14 two 25 three 12 four 40 five 10

I want to obtain "14 two 14 25 three 14 25 12 four 14 25 12 40 five 14 25 12 40 10"

For example, when I replace (14 two ) for (14 two 14 ) this start after of 14 I can't start it after two.

Is there any other alternative to do? For example using a group that is not included in match ( a group before match ) for replace it ?

please help me

Solution

This should do the trick for you:

Regex: ((?:\s?\d+\s?)+)((?:[a-zA-Z](?![^a-zA-Z]+\1))+)

Replacement: $1$2 $1

You will need to click on the "replace all" button for this to work (it cannot be done in one shot, it has to be repeated as long as it can find match. Online PHP example)

Explanation:

\s: Match a single space character
?: the previous expression must be matched 0 or 1 time.
\s?: Match a space character 0 or 1 time.
\d: Match a digit character (the equivalent of [0-9]).
+: The previous expression must be matched at least one time (u to infinite).
\d+: Match as much digit characters as you (but at least one time).
(): Capture group
(?:): Non-capturing group
((?:\s?\d+\s?)+): Match an optional space character followed by one or more digit characters followed by an optional space character. The expression is surrounded by a non-capturing group followed by a plus. That mean that the regex will try to match as much combination of space and digit character as it can (so you can end up with something like '14 25 12 40').

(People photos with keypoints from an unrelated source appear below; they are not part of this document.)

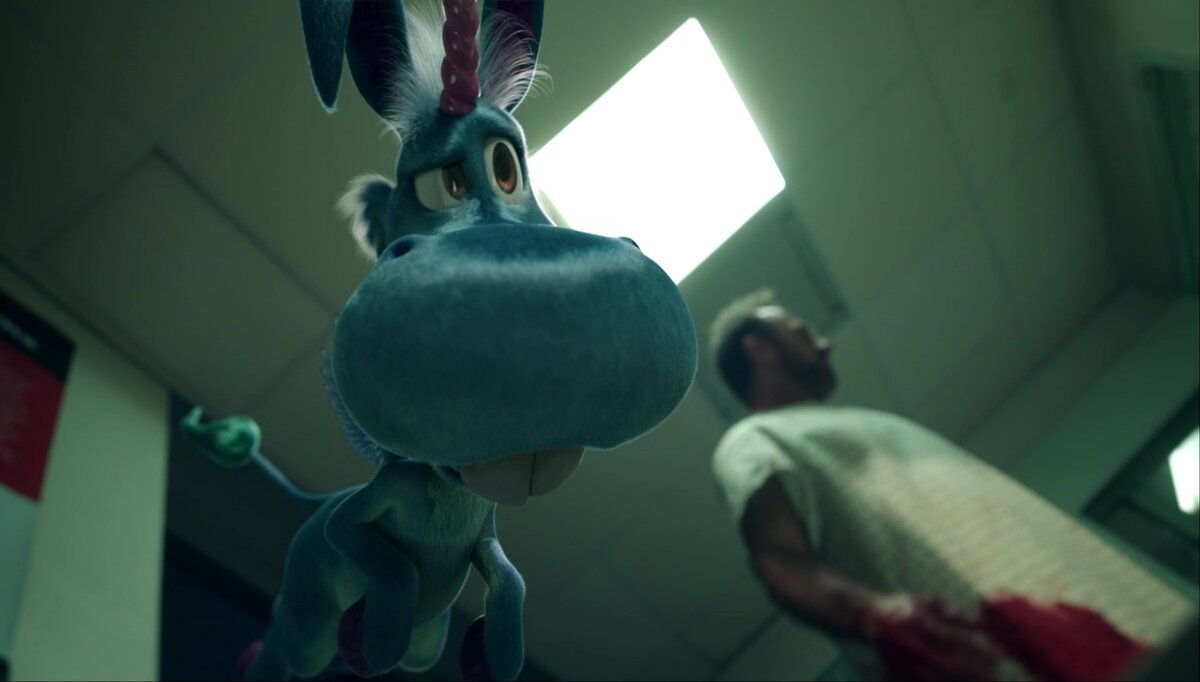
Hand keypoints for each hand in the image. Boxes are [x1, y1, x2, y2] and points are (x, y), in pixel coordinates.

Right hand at [866, 594, 1005, 681]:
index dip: (979, 648)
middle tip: (999, 680)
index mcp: (920, 622)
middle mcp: (914, 643)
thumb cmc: (902, 607)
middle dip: (977, 675)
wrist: (867, 619)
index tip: (1002, 656)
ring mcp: (906, 661)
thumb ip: (956, 614)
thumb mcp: (928, 602)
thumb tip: (983, 624)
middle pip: (951, 665)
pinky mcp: (901, 672)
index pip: (955, 638)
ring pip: (940, 679)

The capture group is meant to keep the value to reuse it in the replacement.You cannot simply add the plus at the end of the capture group without the non-capturing group within because it would only remember the last digits capture ('12' instead of the whole '14 25 12' use to build '14 25 12 40').

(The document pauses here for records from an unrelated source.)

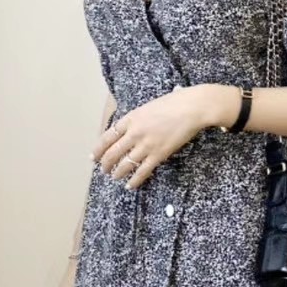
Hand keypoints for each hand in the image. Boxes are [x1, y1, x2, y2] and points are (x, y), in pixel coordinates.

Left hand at [92, 85, 215, 189]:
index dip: (98, 149)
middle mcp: (134, 132)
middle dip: (105, 164)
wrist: (192, 108)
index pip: (107, 136)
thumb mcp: (149, 106)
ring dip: (117, 173)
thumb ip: (139, 117)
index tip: (93, 157)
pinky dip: (135, 180)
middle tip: (103, 170)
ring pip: (125, 164)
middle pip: (113, 152)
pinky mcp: (158, 154)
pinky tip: (130, 185)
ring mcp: (146, 145)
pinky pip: (142, 171)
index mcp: (131, 118)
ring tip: (115, 177)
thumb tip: (134, 125)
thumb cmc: (175, 102)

[a-zA-Z]: Match any English letters in any case (lower, upper).
\1: reference to what have been capture in the first group.
(?!): Negative lookahead.
[^]: Negative character class, so [^a-zA-Z] means match anything
((?:[a-zA-Z](?![^a-zA-Z]+\1))+): The negative lookahead is meant to make sure that we don't always end up matching the first "14 two" in the input text. Without it, we would end up in an infinite loop giving results as "14 two 14 14 14 14 14 14 25 three 12 four 40 five 10" (the "14" before "25" being repeated until you reach the timeout).

Basically, for every English letter we match, we lookahead to assert that the content of the first capture group (by example "14") is not present in our digit sequence.

For the replacement, $1$2 $1 means put the content of the capture group 1 and 2, add a space and put the content of the capture group 1 once more.